Efficiency of ETA Prediction

Modern mobile applications such as navigation services and ride-sharing platforms rely heavily on geospatial technologies, most critically predictions of the time required for a vehicle to traverse a particular route, or the so-called estimated time of arrival (ETA). There are various methods used in practice, which differ in terms of the geographic granularity at which the predictive model is trained -- e.g., segment-based methods predict travel time at the level of road segments (or a combination of several adjacent road segments) and then aggregate across the route, whereas route-based methods use generic information about the trip, such as origin and destination, to predict travel time. Though various forms of these methods have been developed, there has been no rigorous theoretical comparison regarding their accuracies, and empirical studies have, in many cases, drawn opposite conclusions. We provide the first theoretical analysis of the predictive accuracy of various ETA prediction methods.
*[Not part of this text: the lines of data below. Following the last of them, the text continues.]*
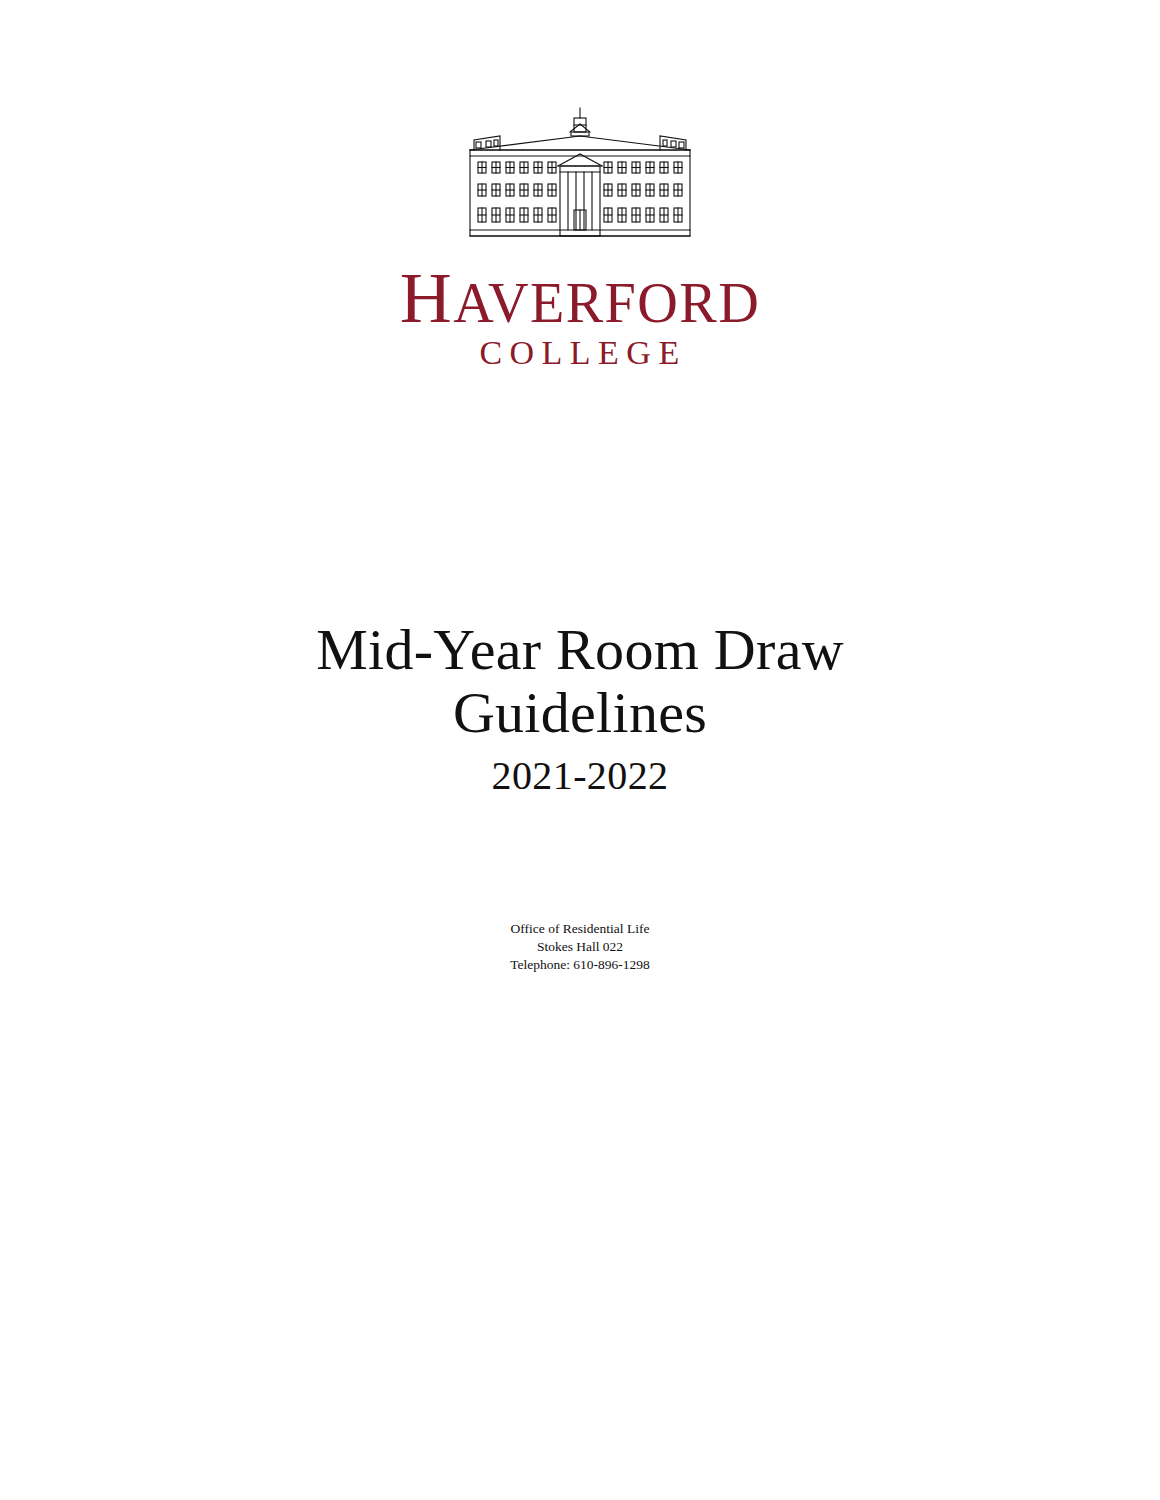HAVERFORD COLLEGE
Mid-Year Room Draw
Guidelines
2021-2022
Office of Residential Life
Stokes Hall 022
Telephone: 610-896-1298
In a finite-sample setting, we give mild conditions under which a segment-based method is more accurate than a wide variety of route-based methods. Then we analyze an asymptotic setting in which the number of trip observations grows with the size of the road network. Under a broad range of trip-generating processes on a grid network, we show that a class of very simple segment-based methods is at least as good, up to a logarithmic factor, as any possible predictor. In other words, segment-based methods are asymptotically optimal up to a logarithmic factor. Our work highlights that the accuracy of ETA prediction is driven not just by the sophistication of the model but also by the spatial granularity at which those methods are applied.

翻译：现代移动应用（如导航服务和网约车平台）高度依赖地理空间技术，其中最核心的是预测车辆通过特定路线所需时间，即所谓的预计到达时间（ETA）。实践中存在多种预测方法，这些方法在预测模型训练时所采用的地理粒度上存在差异。例如，基于路段的方法在路段级别（或结合多个相邻路段）预测行驶时间，然后汇总整个路线的结果；而基于路线的方法则利用行程的通用信息（如起点和终点）来预测行驶时间。尽管这些方法已有多种形式的发展，但关于其预测精度的严格理论比较尚属空白，而实证研究在许多情况下得出了相反的结论。我们首次对多种ETA预测方法的预测精度进行了理论分析。在有限样本场景下，我们给出了温和条件，证明基于路段的方法在精度上优于广泛类别的基于路线的方法。随后，我们分析了一个渐近场景，其中行程观测数量随道路网络规模增长。在网格网络上的一系列广泛行程生成过程中，我们证明了一类非常简单的基于路段的方法至少与任何可能的预测器性能相当（仅差一个对数因子）。换言之，基于路段的方法在渐近意义上达到了最优（仅差一个对数因子）。我们的工作强调，ETA预测的精度不仅由模型的复杂程度决定，还受到这些方法应用时所采用的空间粒度的影响。